Canada has also settled several cases before investment tribunals could reach their final decisions. This happened in 2010 in a NAFTA lawsuit from pulp and papermaker AbitibiBowater (now Resolute Forest Products), which claimed its “rights” to timber and water were unfairly expropriated by the Newfoundland and Labrador government.

There are no private ownership rights for these resources under Canadian law but NAFTA gave extra-legal rights to AbitibiBowater. The federal government paid the firm $130-million compensation. AbitibiBowater left the province forever without remediating the site or paying severance to its workers, which Newfoundland and Labrador government covered.

There are eight ongoing NAFTA investment lawsuits, including the Lone Pinie case, a $500-million challenge to two court decisions overturning pharmaceutical patents for lack of evidence of their usefulness, a temporary moratorium on off-shore wind farms in Ontario, and the federal government’s plans to build a second international crossing between Windsor and Detroit to improve trade flows.

Despite this embarrassing record, Canada continues to pursue investment protection treaties with dozens of countries, including a controversial Foreign Investment Protection Agreement (FIPA) with China that cannot be cancelled for 15 years and would live on for 15 more if it ever was. (The FIPA has not been ratified yet because of a B.C. First Nation is challenging it in court.)

The CETA investment chapter, which Howard Mann of the International Institute for Sustainable Development recently called “the most investor-friendly set of corporate rights” Canada has ever negotiated, would live on for 20 years in the unlikely event it was cancelled. European corporations pursue more investor-to-state lawsuits than corporations from any other country in the world.

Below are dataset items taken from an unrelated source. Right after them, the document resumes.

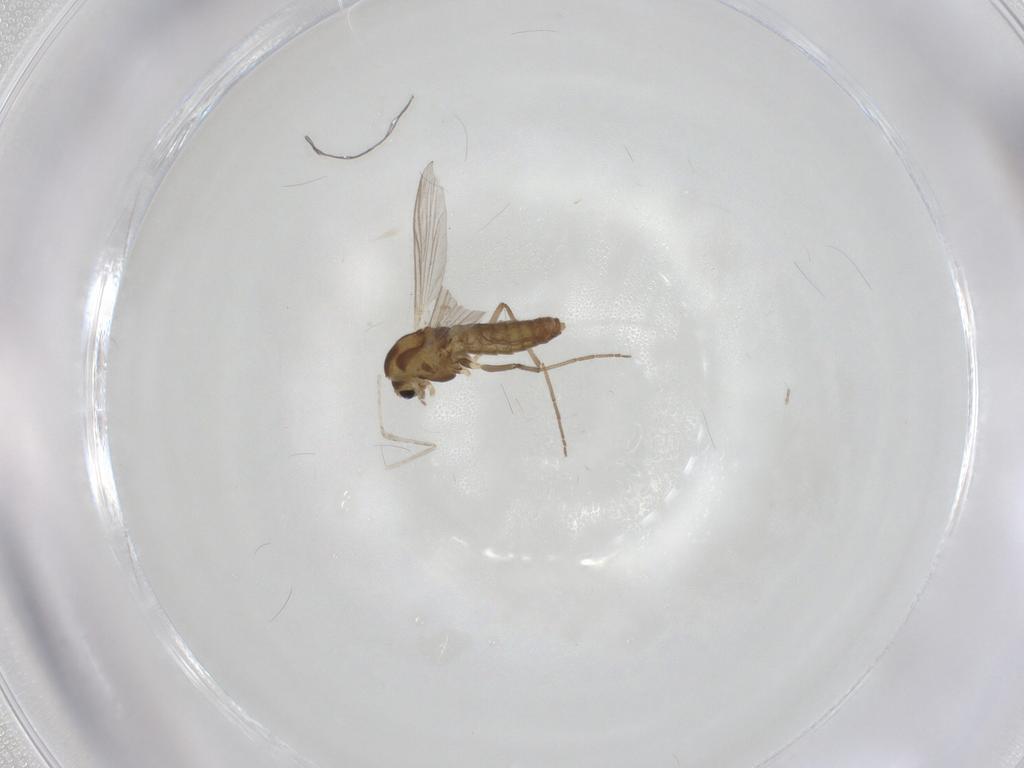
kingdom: Animalia
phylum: Arthropoda
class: Insecta
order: Diptera
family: Chironomidae
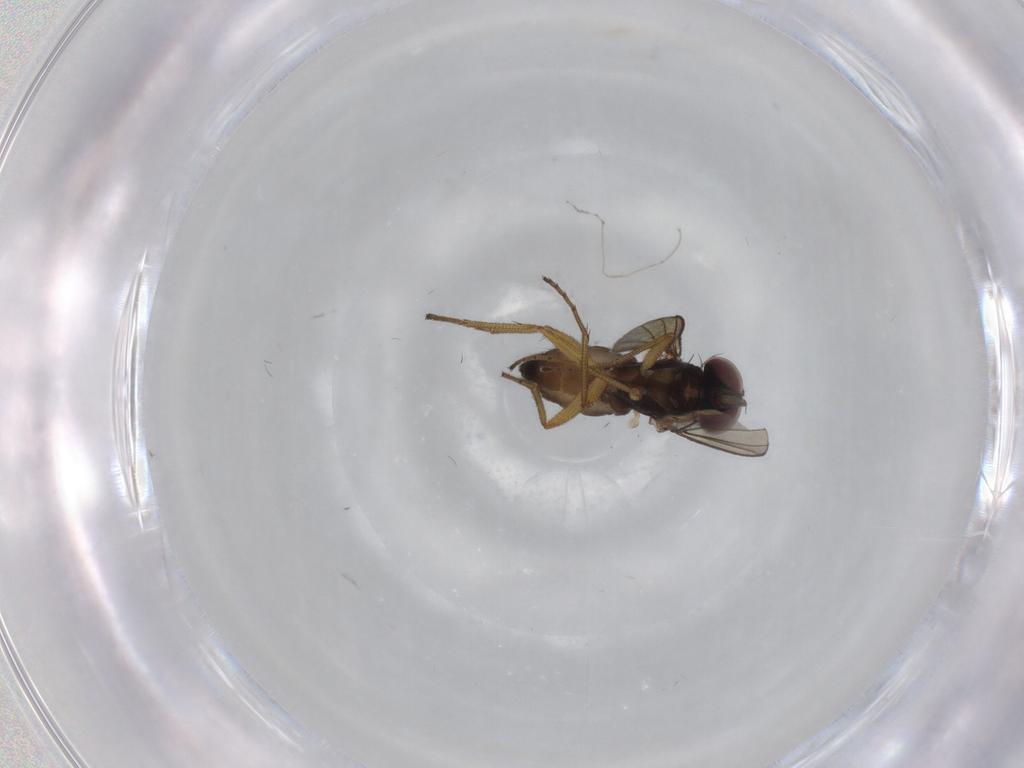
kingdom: Animalia
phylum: Arthropoda
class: Insecta
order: Diptera
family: Dolichopodidae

Combined, these two treaties alone (China and CETA) will mean that dozens of future environmental, resource conservation and other public interest regulations and laws will end up in front of private arbitration panels, deciding if the policies are “fair” or not for foreign investors. Considering the environmental and social record of this Conservative government, that might be point of signing these deals.

But they sign them without a public mandate. In November, more than 100 Canadian, Quebec and European organizations published a statement opposing the investment protections and investor-to-state dispute process in CETA. The Council of Canadians poll shows the public is also uncomfortable with the idea.

It’s time to reverse course on corporate rights treaties – to balance the desires of investors to profit against our democratic right to govern in the broader public interest.